• Due to the plummeting cryptocurrency prices, the Bitcoin ETF faced an outflow of $671.9 million, ending a streak of 15 consecutive days of outflows.

  • Fidelity and Grayscale led the ETF sell-off, with the cryptocurrency market evaporating $1 billion within 24 hours.

On December 19, the U.S. Bitcoin [BTC] exchange-traded fund (ETF) saw a record single-day net outflow of $671.9 million.

This marks the largest outflow of funds since its launch, ending 15 consecutive days of inflows for the BTC ETF and 18 consecutive days of inflows for the Ethereum [ETH] ETF.

Data from Farside Investors shows that Fidelity's FBTC led the losses with a $208.5 million loss.
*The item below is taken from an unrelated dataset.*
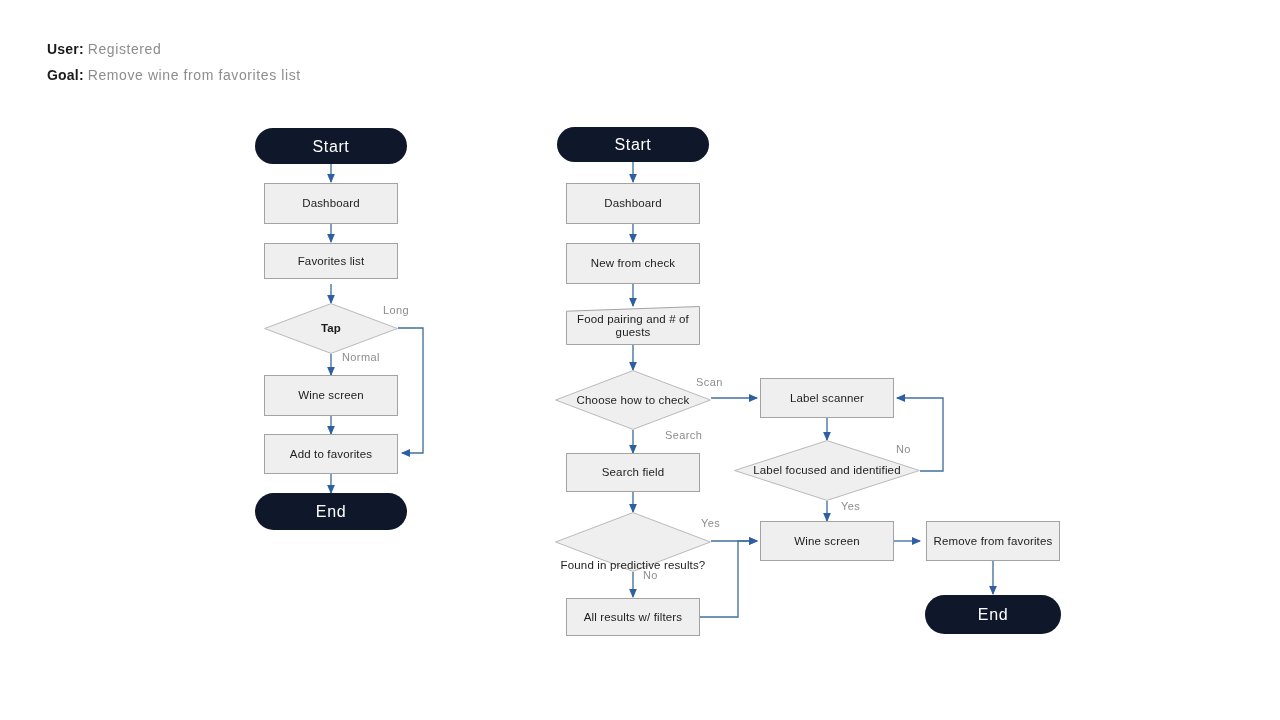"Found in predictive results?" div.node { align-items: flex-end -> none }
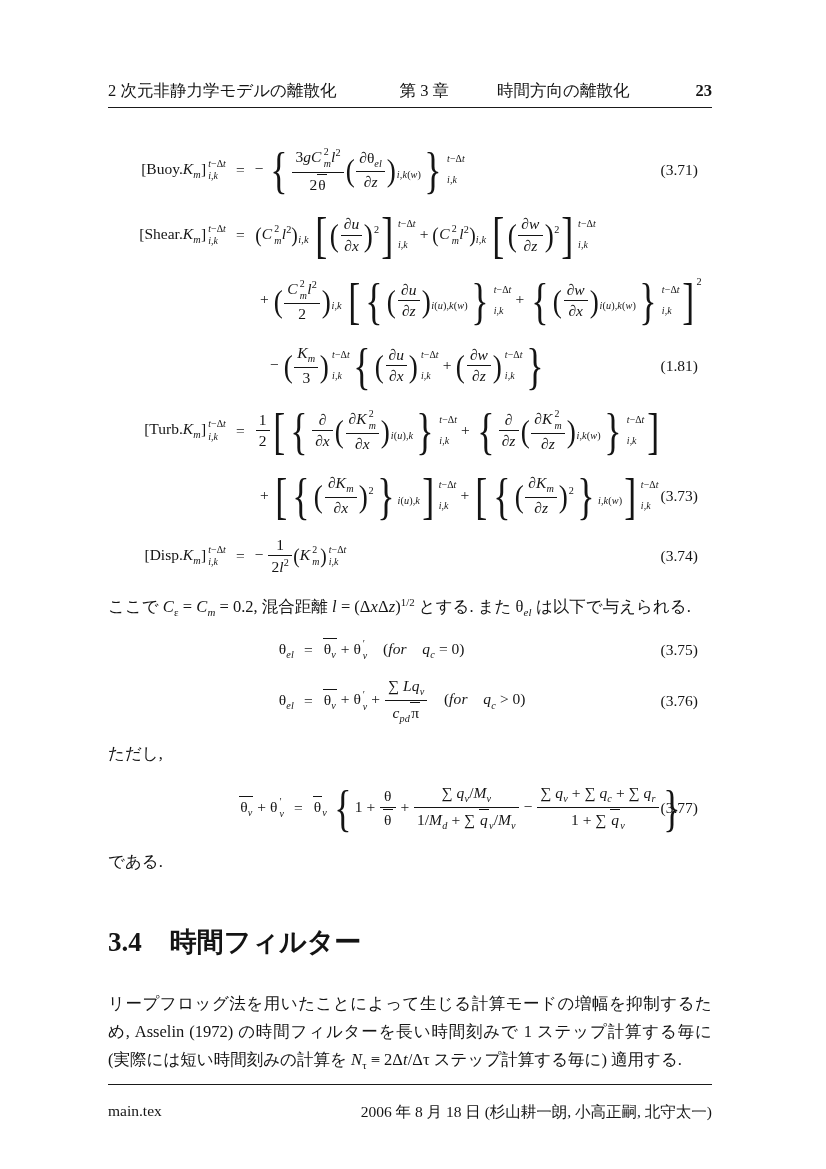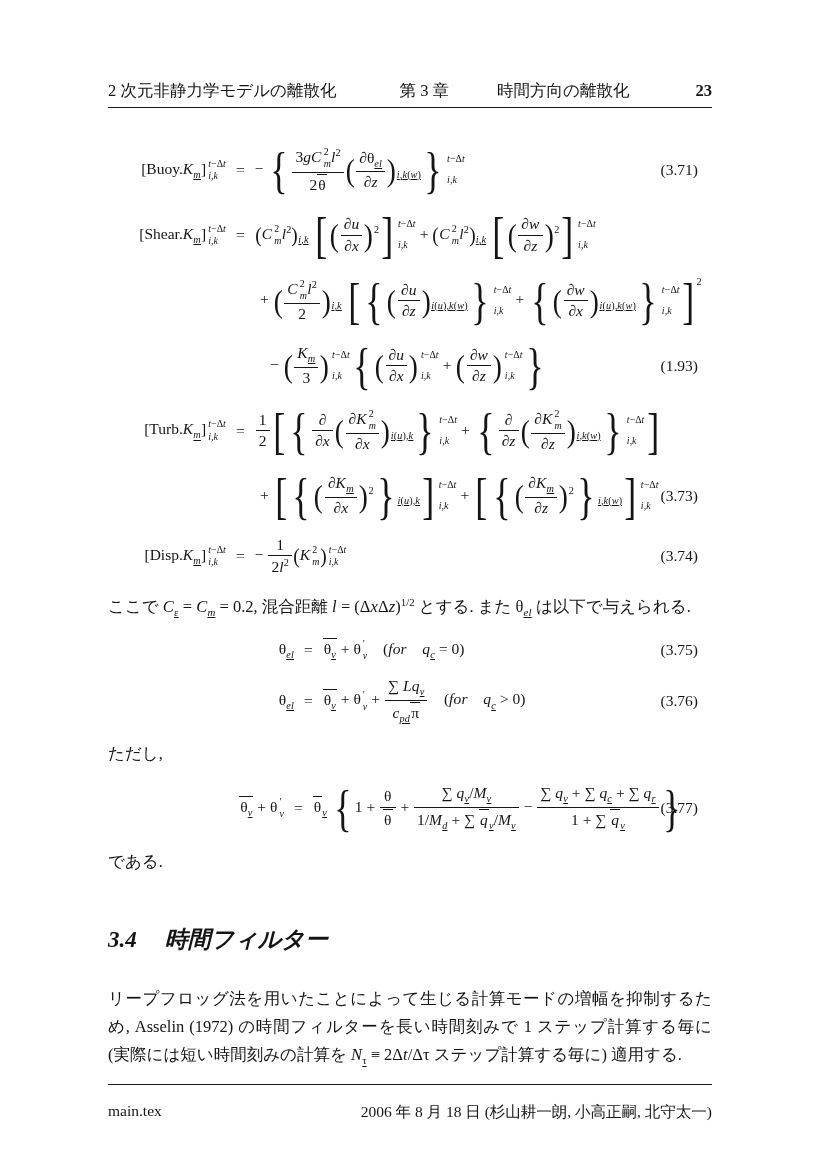"el" sub { text-decoration: underline -> none }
Grayscale's GBTC and ARK Invest's ARKB followed closely, with outflows of $208.6 million and $108.4 million, respectively.

In contrast, BlackRock's IBIT ETF remained unchanged, reporting no net outflows or inflows.

Market sell-offs are accompanied by declines in cryptocurrency prices.

The record outflow of funds coincided with a sharp decline in the prices of Bitcoin and Ethereum. Bitcoin dropped 9.2% in the last 24 hours, closing around $93,145.17, while Ethereum fell by 15.6%. During this period, the entire cryptocurrency market liquidated over $1 billion.

Sosovalue data shows that as of December 19, the total net assets of the Bitcoin ETF plummeted from $121.7 billion two days prior to $109.7 billion, significantly shrinking and erasing most of the gains made in early December.

This sell-off solidifies Bitcoin's dominance in the cryptocurrency market, with its current share at 57.4%. Despite recent turmoil, it has maintained its position as the leading asset.

Federal Reserve policy and broader economic issues

The sharp decline in the cryptocurrency market is also related to broader macroeconomic concerns. Investors expect the Federal Reserve to cut rates by 0.25%, but comments from Fed Chairman Jerome Powell indicate a more cautious outlook.

Powell indicated that there may only be two rate cuts in 2025, suggesting that the pace of monetary easing will be below expectations.

The Federal Reserve's hawkish sentiment has also affected traditional markets, with the S&P 500 index experiencing a drop. Analysts believe this uncertainty may further pressure the cryptocurrency market, as risk sentiment has shifted away from growth assets.

Market uncertainty is intensifying, and the sentiment of 'buying the dip' is strengthening.

Despite the market downturn, discussions about 'buying the dip' have surged on social media platforms. Santiment's data shows that discussions about 'buying the dip' have reached their highest level in over eight months.

This sentiment last peaked in April when Bitcoin's price fell from $70,000 to $67,000 and continued to decline thereafter.


Although some traders remain cautious, the renewed discussions suggest that some investors still hold an optimistic view of the potential recovery opportunities in the cryptocurrency market.